[Problem details]:
In the material below, the lines from the one containing "change=spun; old=white-coloured desk" through the one containing "change=relocated; old=black audio" are to be given again exactly, ends included, and no others.

=== Supplied information ===

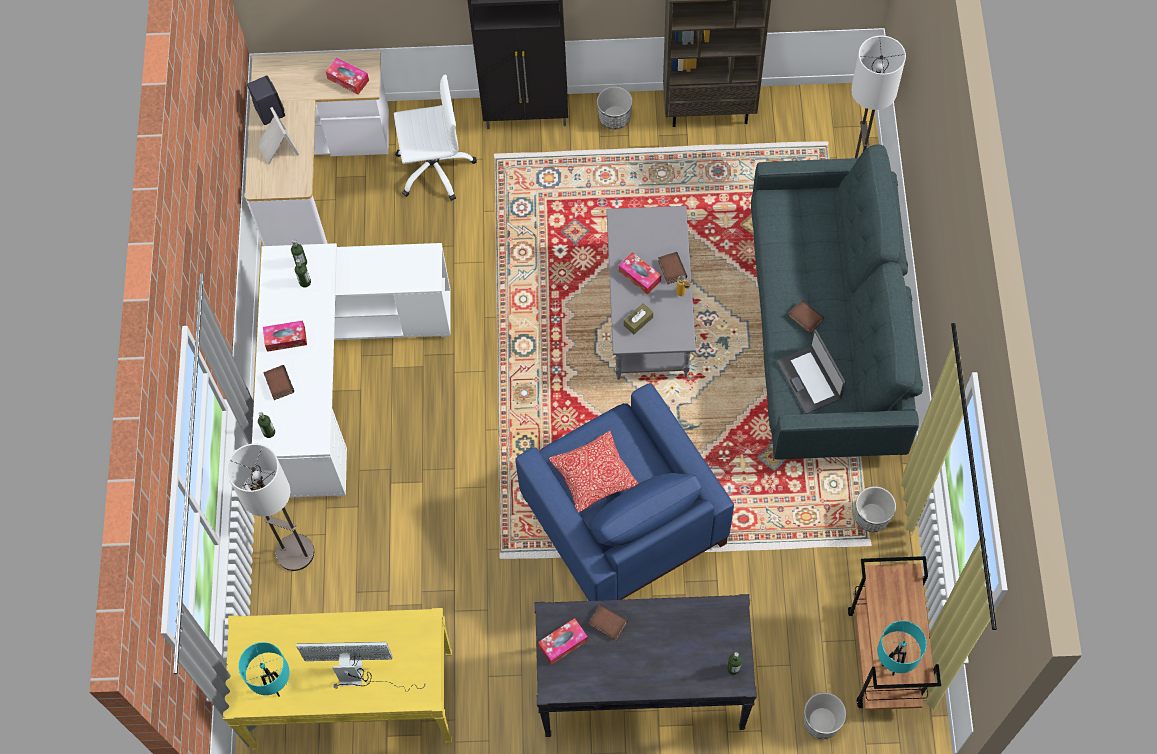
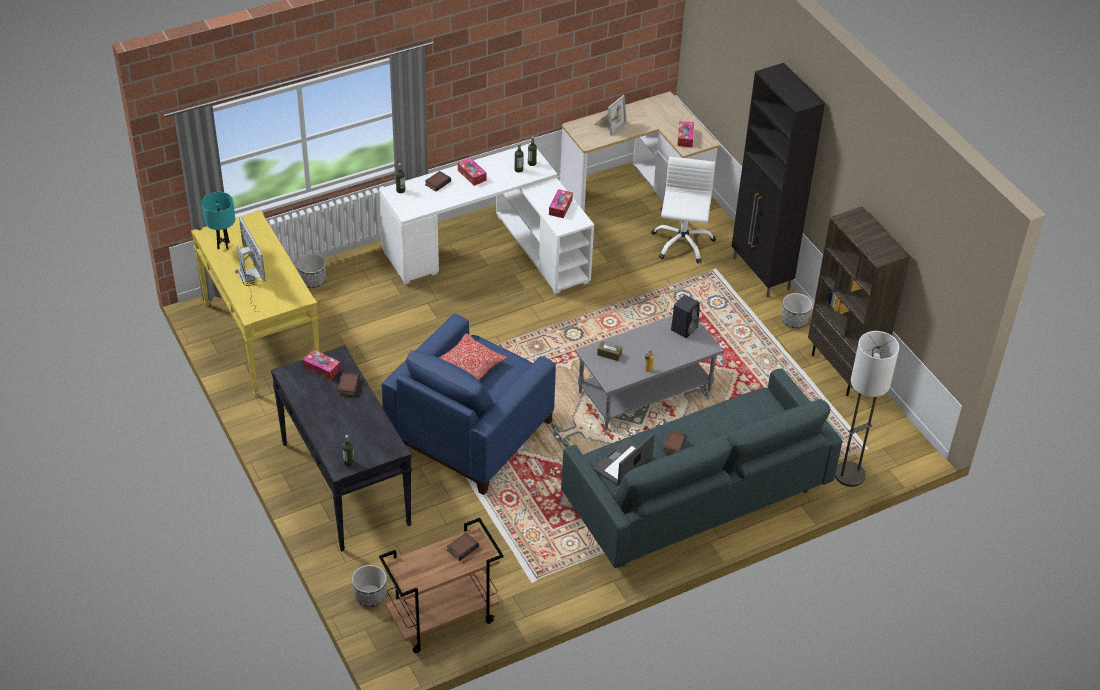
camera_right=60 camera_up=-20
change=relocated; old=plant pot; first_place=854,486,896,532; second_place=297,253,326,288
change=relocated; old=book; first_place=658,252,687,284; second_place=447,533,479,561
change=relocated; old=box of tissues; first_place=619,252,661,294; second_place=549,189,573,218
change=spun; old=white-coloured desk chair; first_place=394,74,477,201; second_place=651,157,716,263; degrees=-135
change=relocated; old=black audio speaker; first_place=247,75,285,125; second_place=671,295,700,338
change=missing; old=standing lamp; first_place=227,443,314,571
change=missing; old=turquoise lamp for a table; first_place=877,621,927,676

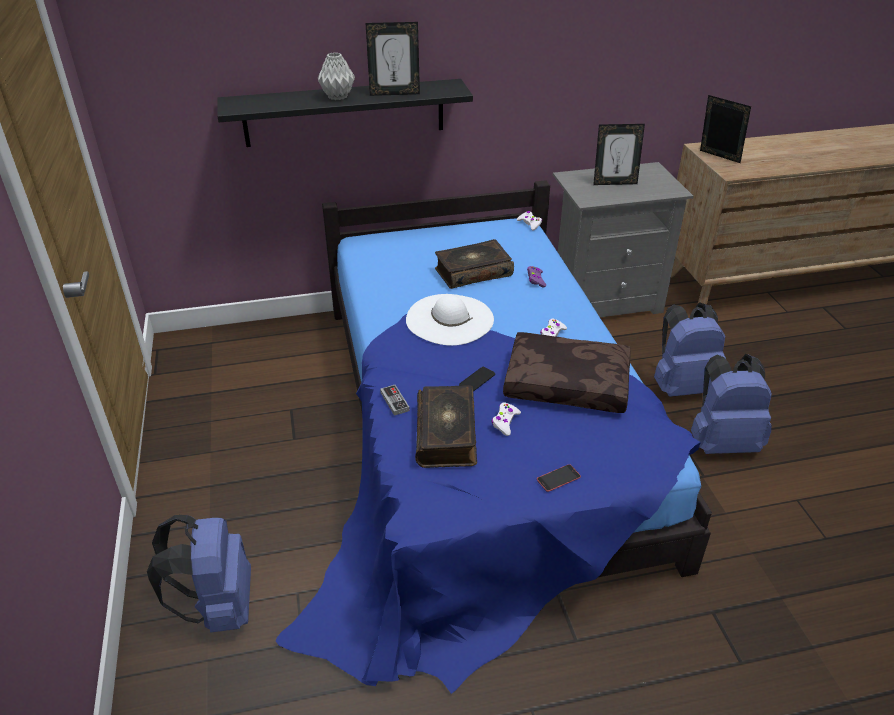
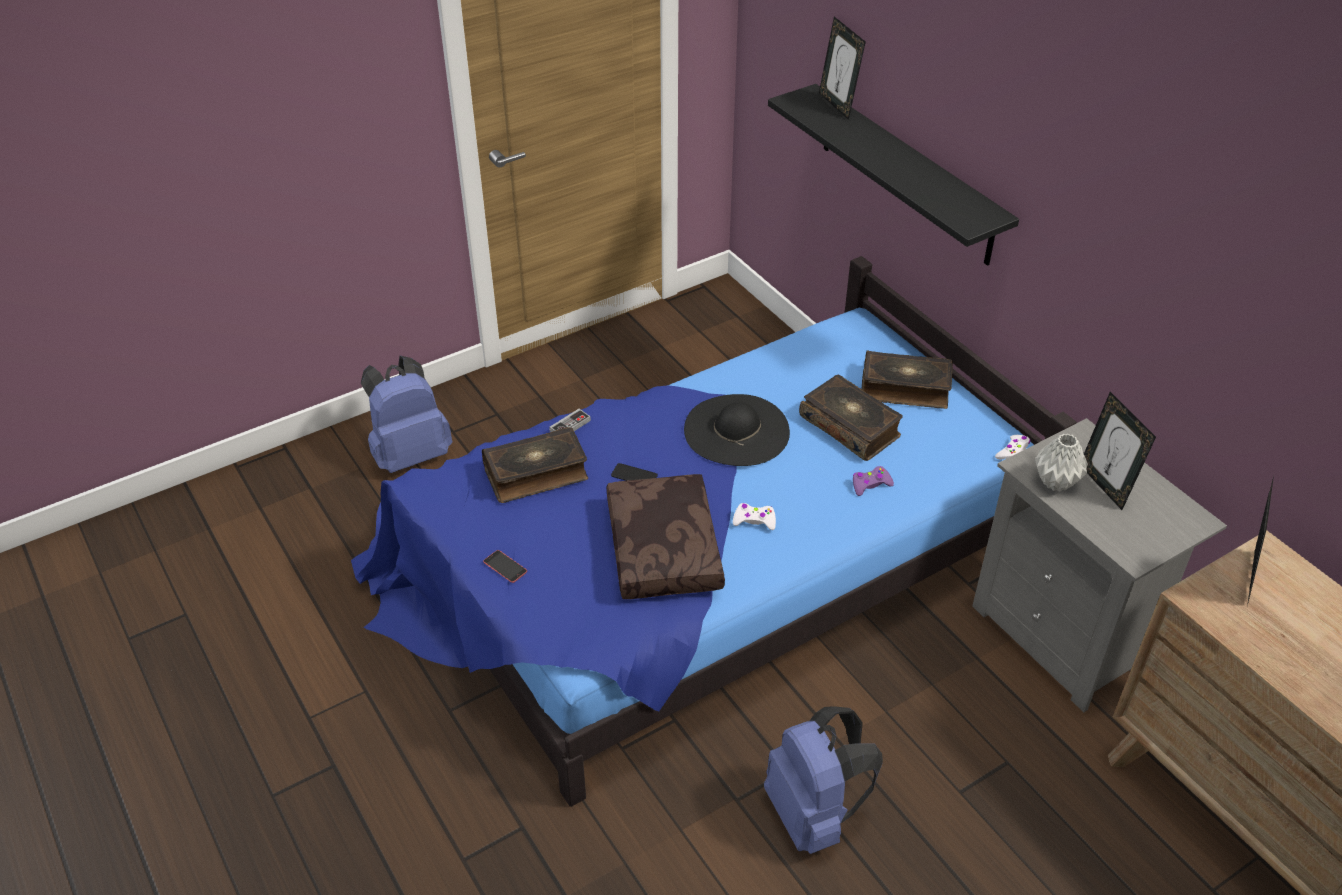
camera_right=70 camera_up=5
change=colour; old=white-coloured hat; new=black hat; first_place=406,294,494,346; second_place=684,394,790,466
change=relocated; old=photo frame; first_place=366,22,420,96; second_place=819,17,866,120
change=appeared; new=book; second_place=861,350,953,409
change=relocated; old=grey flower vase; first_place=318,52,355,100; second_place=1035,434,1088,492
change=missing; old=white-coloured gamepad; first_place=491,402,521,436
change=missing; old=bluish knapsack; first_place=654,302,726,397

===

[Problem solution]:
change=spun; old=white-coloured desk chair; first_place=394,74,477,201; second_place=651,157,716,263; degrees=-135
change=relocated; old=black audio speaker; first_place=247,75,285,125; second_place=671,295,700,338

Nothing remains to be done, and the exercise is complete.